(ПРЕДЛОЖЕННЫЙ ФРАГМЕНТ)

Прогнозы литературного развития на удивление некатастрофичны. «Вероятно, столь популярная в последнее время литература индивидуальной травмы отступит перед натиском текстов о контуженном обществе в целом» (Наумов; Шубинский считает, что «надрывное обсуждение личных травм» выглядит «неуместно» уже сегодня). Толстов в связи с отрезанием России «от крупных западных книжных издательств» прогнозирует «всплеск интереса к отечественным авторам <…>, и это может привести к взлету российской современной прозы». Он же ожидает «ренессанса» прозы фронтовой и эмигрантской, причем полагает, будто последняя будет пользоваться «ограниченным спросом». Наумов вообще думает, что «начавшееся 24 февраля <…> может с годами вылиться в большую литературу»: «происходящее столь пронзительно и беспрецедентно, что не исключено…».
В июльском же номере «Урала» два очень разных поэта, объединенных разве только Екатеринбургом как местом жизни, отвечали на обыкновенные вопросы журнала о своих поэтических истоках. Обратить внимание на эту рубрику (ее и вообще всегда интересно читать) теперь самое время, тем более что в рассуждениях о смыслах и влиянии чтения важно не ограничиваться горькой злобою дня. Тут интересно, в частности, как отвечающие дифференцируют типы пережитого ими влияния со стороны авторов других поколений.
Сергей Ивкин перечисляет, что взял от каждого из тех, кто в юности и навсегда определил его понимание и чувство поэзии: Николай Рубцов: «слом сознания, оказывается, что в стихотворении могут работать самые обыденные слова», Арсений Тарковский: «восприятие стихов как музыки, записанной буквами», Алексей Решетов: «поиск доверительной интонации», Андрей Санников: «поиск странности текста»; Роберт Фрост: «нарратив», Яннис Рицос: «сплетение современности и мифа», Константы Ильдефонс Галчиньский: «самоценность стихотворения», Вислава Шимборская: «ирония», Влад Урошевич: «скрытые способы регулирования поэтического текста».
Екатерина Симонова просто делит поэтов-учителей на «реальных» — лично знакомых и «опосредованных» — влиявших только через тексты: первый для нее — Евгений Туренко, второй — Михаил Кузмин; третьей она называет Ольгу Седакову, относя ее, видимо, к обеим категориям сразу, а влияние их на себя считает столь же поэтическим, сколь и личностным («Без них я бы самой собой не была»). Кроме того, выделяет она особый тип формирующего воздействия поэта на читателя: вроде бы и не повлиял, ничего у него как будто не взято, но — «поразил». Для Симоновой таков сербский поэт Иван Лалич. Интересно также, что Симонова, человек, несомненно точно чувствующий и понимающий поэзию, принципиально уклоняется от оценивающих суждений о ней, претендующих на объективность: «Я скромно считаю, что стихи бывают двух видов: те, которые мне нравятся, и те, которые мне не нравятся. Причем не исключаю, что те стихи, которые мне не нравятся, могут нравиться кому-то другому. А значит, по большому счету, все они — поэзия», и даже ставит поэзию в ряд необходимых и повседневных «маленьких радостей жизни»: «Купить колечко, съесть свежий эклер, поговорить с хорошим человеком, написать стихотворение — нельзя отказывать себе в маленьких радостях жизни». «Предназначение поэта, — говорит Екатерина, — мне кажется, такое же, как и любого человека, — постараться быть не самым плохим человеком. А если уж ты при этом еще и стихи пишешь — ну, ок, ну, это твой бонус». А Ивкин, сказавший вообще много глубокого, вспомнил, как однажды «назвал поэтов дождевыми червями языка, поставляющими в язык кислород, не позволяющими языку слежаться».

(ПОСТАВЛЕННАЯ ЗАДАЧА) Продолжите приведенный выше обзор литературной периодики о прогнозах развития словесности и поэтических истоках, начав сразу после его последнего предложения.

(ПРЕДОСТАВЛЕННЫЕ МАТЕРИАЛЫ)
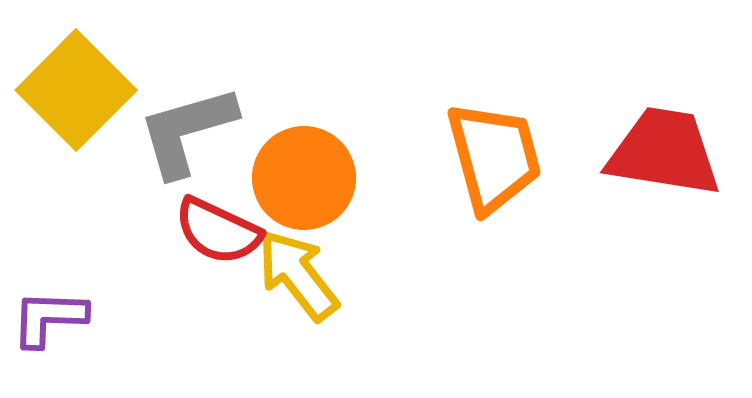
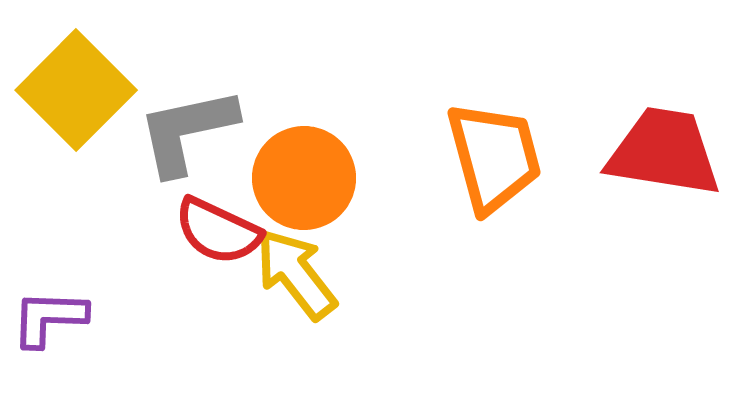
gray L-shape: rotated 4 degrees clockwise
yellow arrow: moved 2 px left, 1 px up
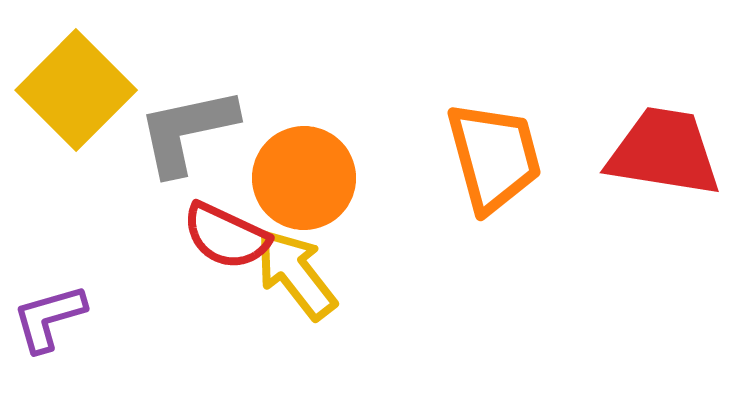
red semicircle: moved 8 px right, 5 px down
purple L-shape: rotated 18 degrees counterclockwise
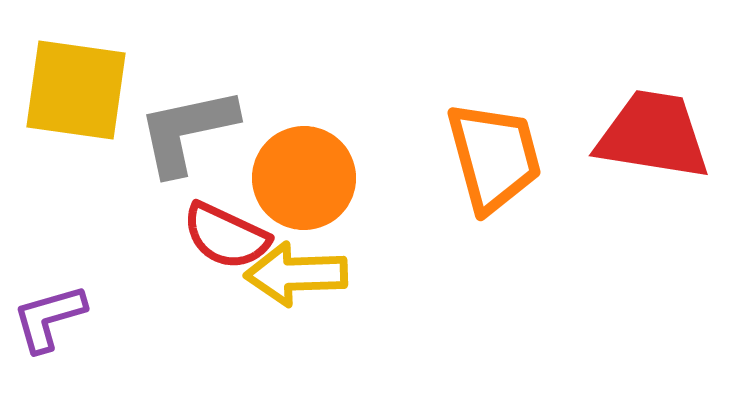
yellow square: rotated 37 degrees counterclockwise
red trapezoid: moved 11 px left, 17 px up
yellow arrow: rotated 54 degrees counterclockwise
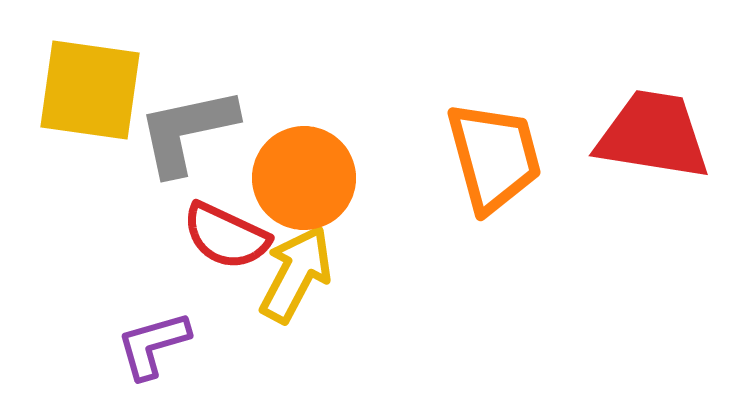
yellow square: moved 14 px right
yellow arrow: rotated 120 degrees clockwise
purple L-shape: moved 104 px right, 27 px down
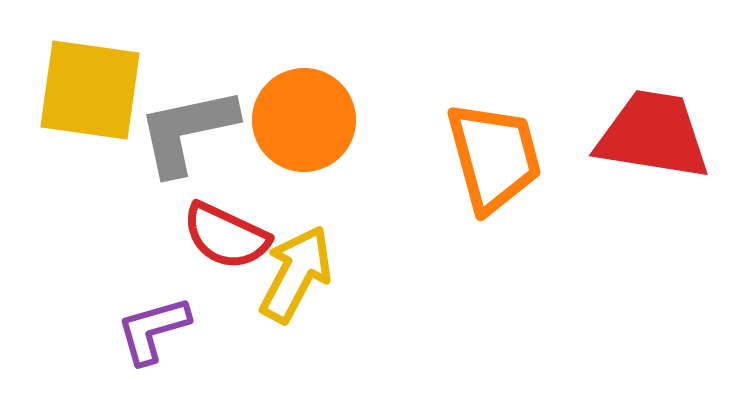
orange circle: moved 58 px up
purple L-shape: moved 15 px up
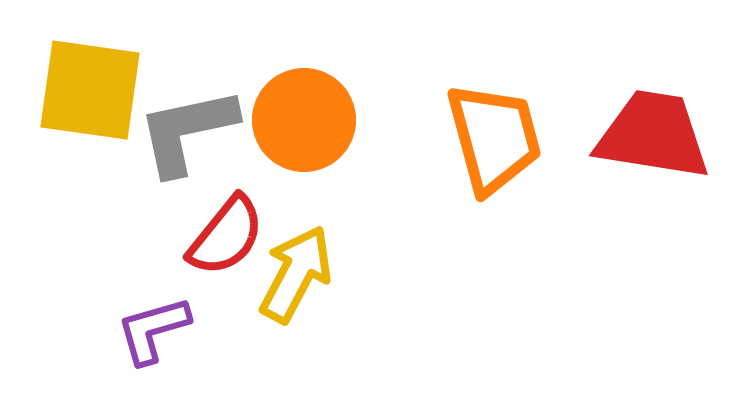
orange trapezoid: moved 19 px up
red semicircle: rotated 76 degrees counterclockwise
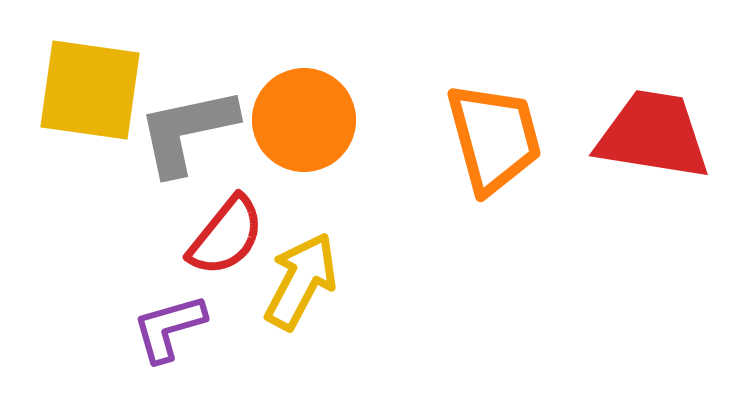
yellow arrow: moved 5 px right, 7 px down
purple L-shape: moved 16 px right, 2 px up
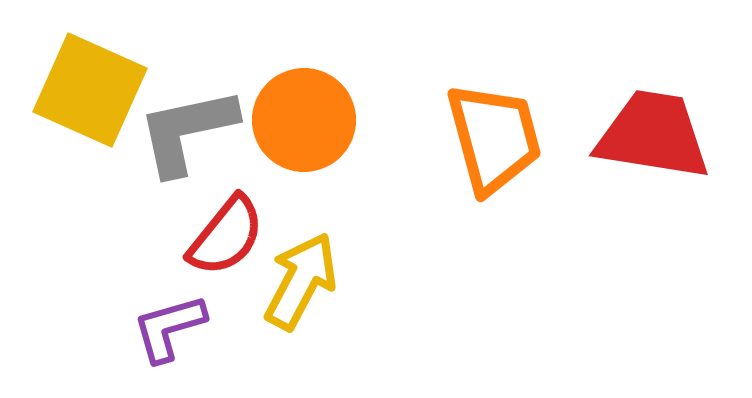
yellow square: rotated 16 degrees clockwise
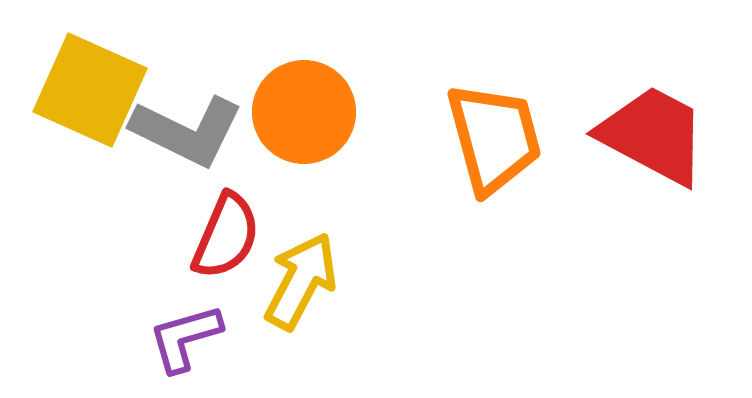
orange circle: moved 8 px up
gray L-shape: rotated 142 degrees counterclockwise
red trapezoid: rotated 19 degrees clockwise
red semicircle: rotated 16 degrees counterclockwise
purple L-shape: moved 16 px right, 10 px down
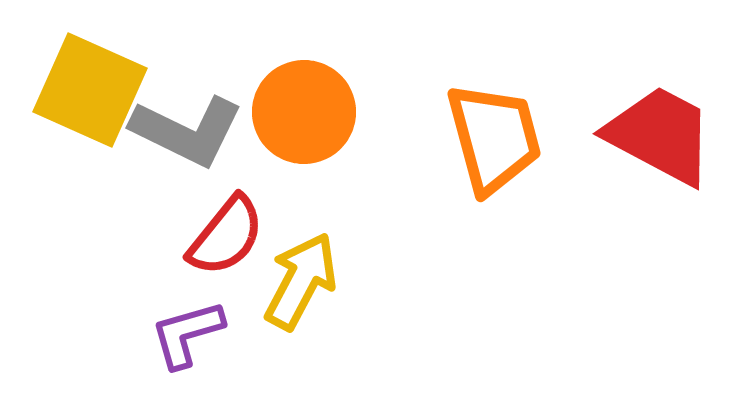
red trapezoid: moved 7 px right
red semicircle: rotated 16 degrees clockwise
purple L-shape: moved 2 px right, 4 px up
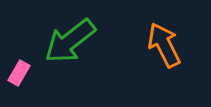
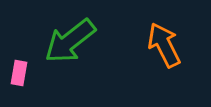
pink rectangle: rotated 20 degrees counterclockwise
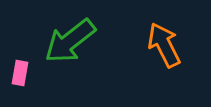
pink rectangle: moved 1 px right
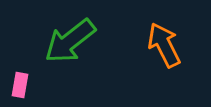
pink rectangle: moved 12 px down
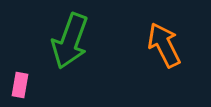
green arrow: rotated 32 degrees counterclockwise
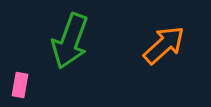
orange arrow: rotated 75 degrees clockwise
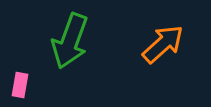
orange arrow: moved 1 px left, 1 px up
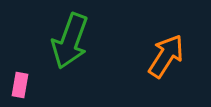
orange arrow: moved 3 px right, 12 px down; rotated 15 degrees counterclockwise
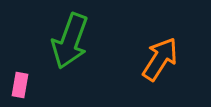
orange arrow: moved 6 px left, 3 px down
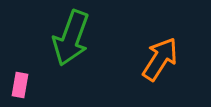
green arrow: moved 1 px right, 3 px up
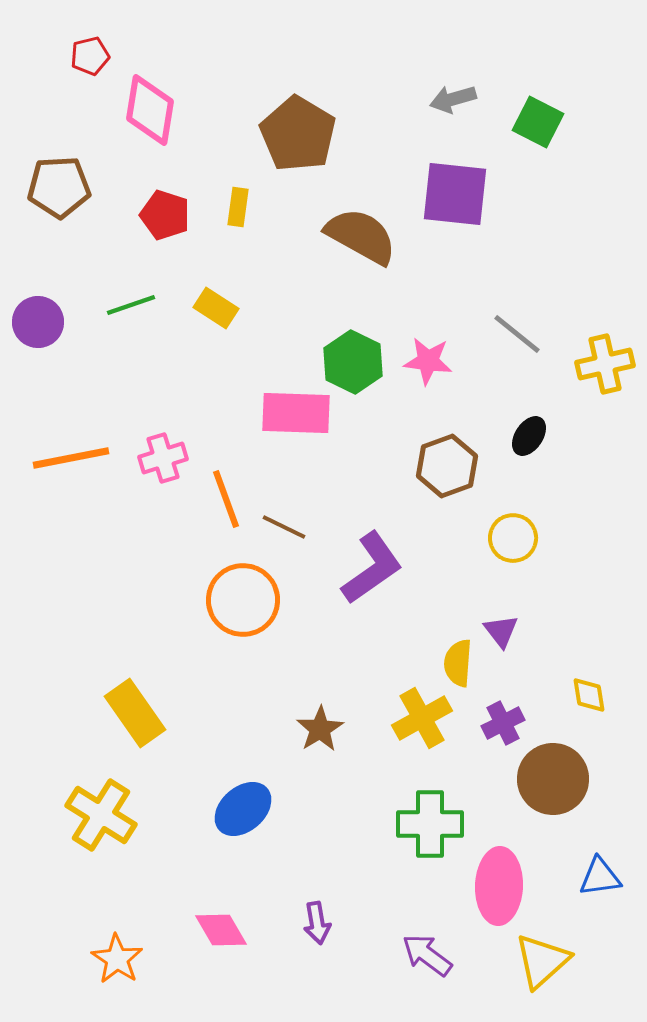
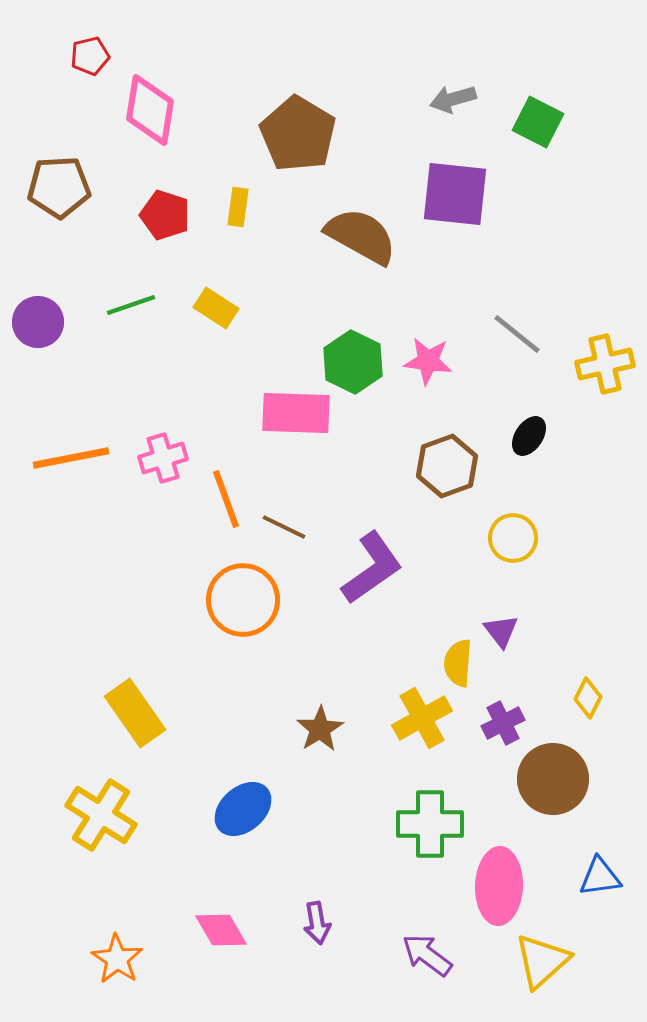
yellow diamond at (589, 695): moved 1 px left, 3 px down; rotated 36 degrees clockwise
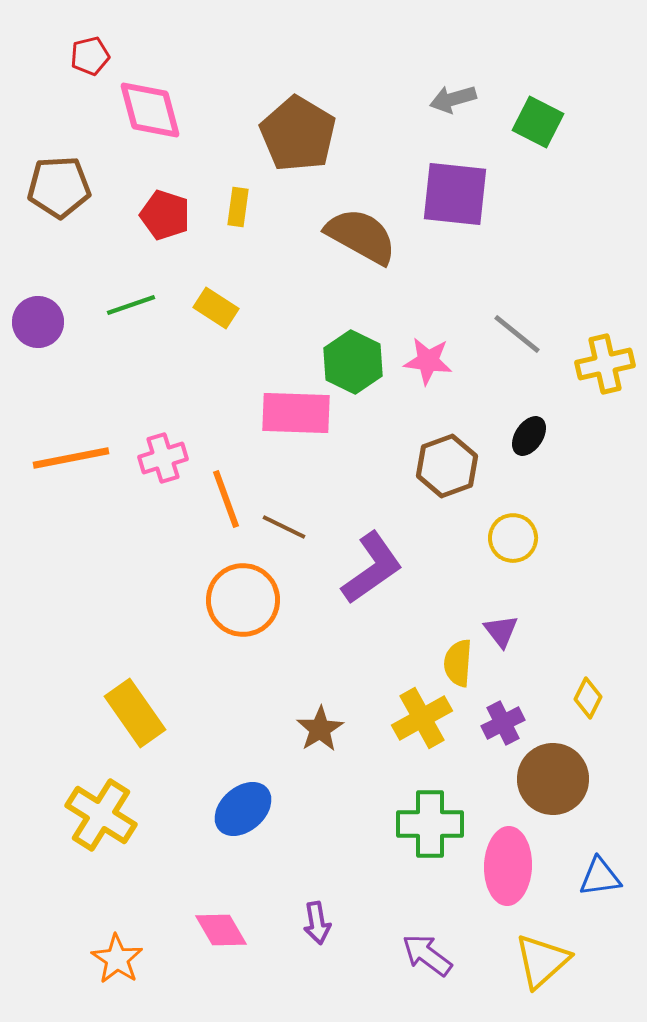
pink diamond at (150, 110): rotated 24 degrees counterclockwise
pink ellipse at (499, 886): moved 9 px right, 20 px up
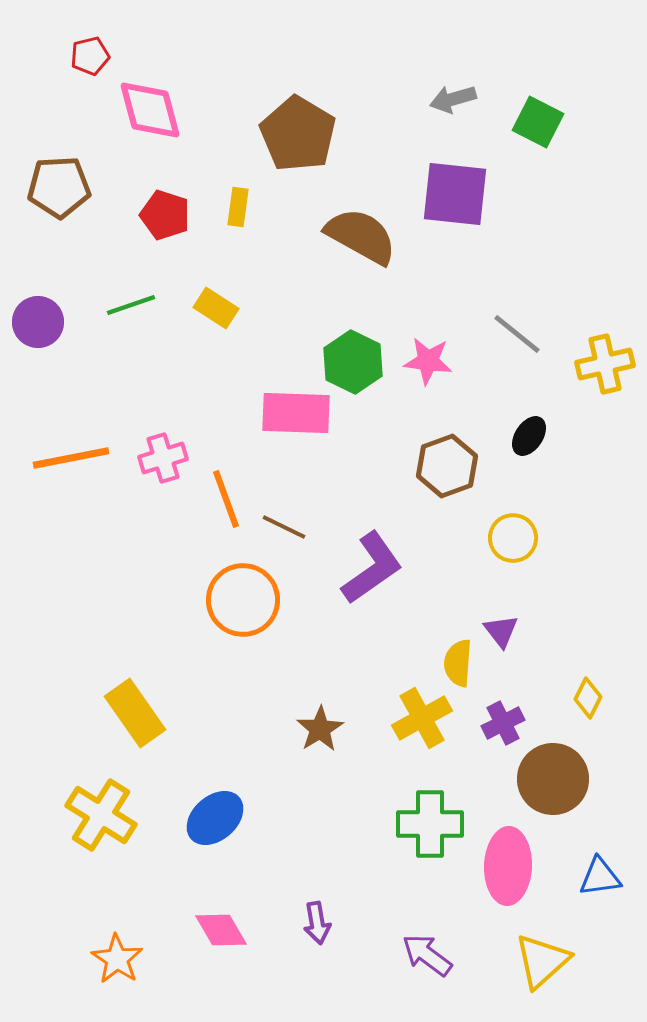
blue ellipse at (243, 809): moved 28 px left, 9 px down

(ОЖИДАЕМЫЙ ОТВЕТ)
В таком смирении, кажется, существенно больше глубины и правды, чем в громких пафосных заявлениях о том, что поэзия «должна» то-то и то-то — «передавать идеалы», «делать лучше», «сеять»… — нужное вписать. Удивительно ли, что, когда бедная литература не оправдывает нагруженных на нее ожиданий, ее объявляют обнулившейся и дискредитированной.
В прямое продолжение этого необходимо сказать о важном, по-моему, разговоре о культурной непрерывности, состоявшемся в июле же на страницах «Дружбы народов» под названием «Сборный пункт»: писатели высказывались там о своей литературной родословной, — кому они наследуют, в ком из ныне пишущих видят своих наследников, в чем чувствуют общность с собственным поколением и что хотели бы сохранить для будущего. Обратим внимание на тенденции.
Связь с прошлым неоспорима практически для каждого. Евгений Абдуллаев говорит, что наследует, «наверное, всем — и никому в отдельности. Всей русской литературе, всему русскому языку в его вибрирующем многообразии». Нечто похожее чувствует Константин Комаров, видящий себя наследником «модернистского духа поэзии Серебряного века» в целом. (Мы уже видели, что не только писатели, но и читатели ищут теперь опор в литературе прошлого, в классике; слухи о том, что предыдущая отечественная словесность обнулилась, снова не подтверждаются.) Что до поколенческой общности, то чем моложе человек, тем менее он таковую усматривает. Не видит ее, впрочем, у своих сверстников и Сергей Солоух (родившийся в 1959-м), крайне скептичный также в отношении наследников.
Видение будущего в целом скорее неутешительное. Ефим Бершин выражает надежду на то, что «поэзия способна объединять». Александр Чанцев находит возможным, что «…это жесточайшее время страха, крахов, распрей и расфрендов когда-то предстанет на бумаге в чем-то наивным и сентиментальным» (будет, видимо, и того жестче). Пессимистичен и Абдуллаев: «Еще недавно вариантом будущего для современной русской литературы было интегрирование в международный литературный процесс, со всеми издержками, но и плюсами тоже. Сегодня этот вариант не то чтобы совсем исчез, но сузился до, условно говоря, Китая, Индии и стран третьего мира. И это еще не так плохо. Хуже вариант автаркии, которого не было даже у советской литературы, довольно активно переводившейся на европейские языки». Понимания и принятия от следующих поколений он также не ждет, скорее, наоборот, но такой пессимизм — если это он — хочется назвать конструктивным: несогласие, говорит Абдуллаев, в природе вещей: «Существовать — значит быть оспариваемым».
Картина складывается в целом следующая. Да, чтение (и покупка книг ради него) и письмо — жесты глубоко символические. Только они сложнее, чем попытка доказать себе, что-де все по-старому, тем более когда очевидно, что это не так. Это практики упорства — усилия сохранять истоки смыслов живыми. Природа же культурных, горизонтальных и вертикальных связей — нелинейна, неотменима и непредсказуема. Существовать, безусловно, значит быть оспариваемым, но значит ведь и то, что — спорить в ответ.